The outpatient imaging provider turned to Cox Business Arizona to increase its bandwidth, said Gregg Barker, director of development for SimonMed. To make the new technology available on an outpatient basis, Cox Business installed multiple fiber rings to connect SimonMed’s 29 offices to its data center hub.

The new mammogram technology is called tomosynthesis and is considered the next generation of digital mammography that produces three-dimensional images of breast tissue, said Dr. John Simon, founder of SimonMed. This enhanced imaging allows radiologists to see multisliced pictures to help increase diagnostic accuracy in breast cancer detection with faster results for patients. Plus, this more accurate process reduces anxiety for patients because there is less need for additional scans, he said.

Hyman Sukiennik, vice president of Cox Business, said his company provided SimonMed with scalability so that if one office needs more or less bandwidth for its operations, Cox can adjust the network without any disruption to SimonMed.

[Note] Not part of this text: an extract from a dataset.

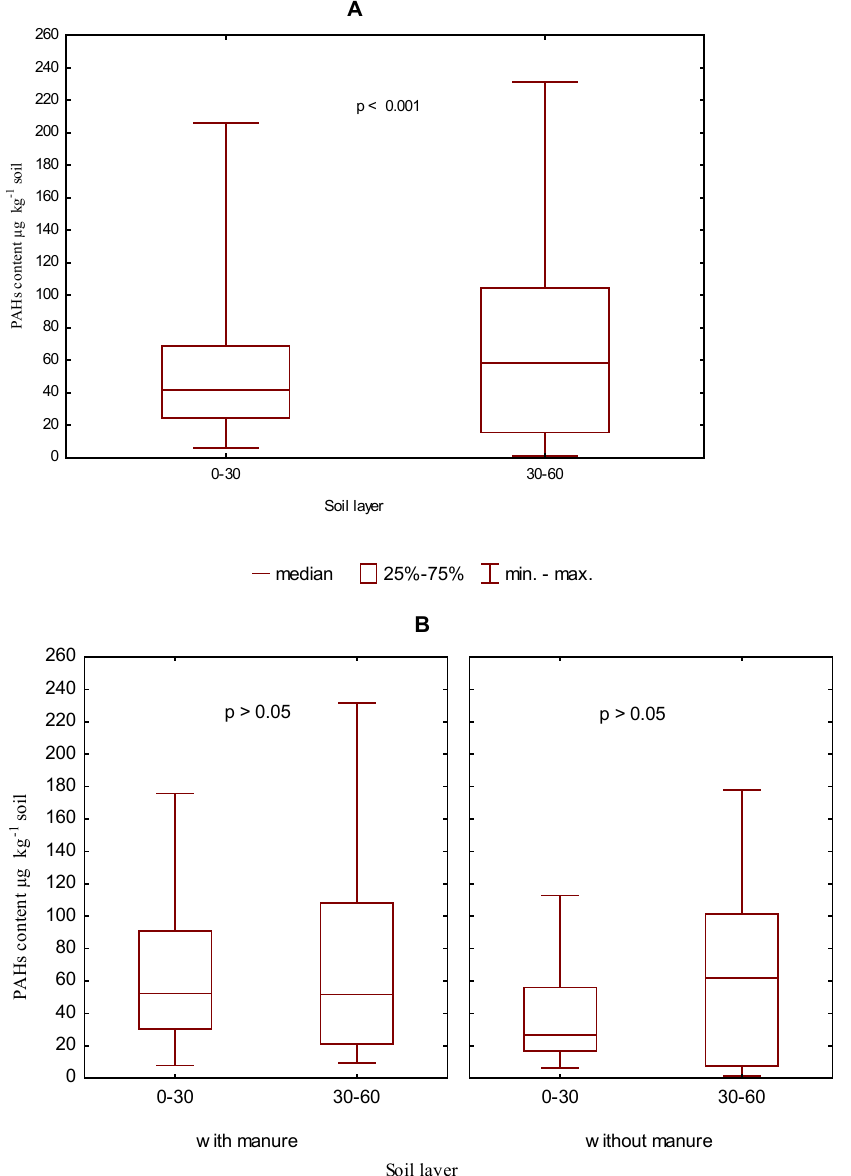
Figure 4. The content of the sum of light PAHs in the soil in 2006–2009 depending on the soil layer ( A ). The 0–30 and 30–60 cm and manure fertilization ( B ) in µg kg − 1 . The comparison of the content of light PAHs in the two soil layers (0–30 and 30–60 cm) in each variant of fertilization proved the lack of significance of the differences (Figure 5). However, a higher content tended to be determined in the lower than in the upper soil layer.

“Our ability to deploy fiber across the marketplace is going to allow us to bring higher levels of technology and bandwidth to the clinic environment – to private doctors’ offices,” Sukiennik said. “But actually, we’re taking it one step further. We’re engineering high-capacity solutions to the homes of radiologists so they can read at home and late at night and on weekends.”

These will be the networks of the future for physician practices looking to expand, Sukiennik said.

Before founding SimonMed in 2003, Simon had been a radiologist at Scottsdale Medical Imaging for 13 years. SimonMed has 700 employees, including 38 radiologists.

Dr. Christopher May, a radiologist at SMIL, said the 3D mammogram equipment also is part of SMIL’s clinical practice.

SMIL was part of the large multi-institutional research study that validated the technology’s effectiveness before it was approved by the U.S. Food and Drug Administration for general use in February.

“We now have a couple of years and hundreds of cases of prior experience, and expect it to form an important part of our practice going forward,” May said. “We are optimistic that it will increase sensitivity for detecting subtle changes of early cancer, as well as improving specificity for things that are not, in fact, cancerous. This will mean fewer false alarms and fewer additional follow-up studies.”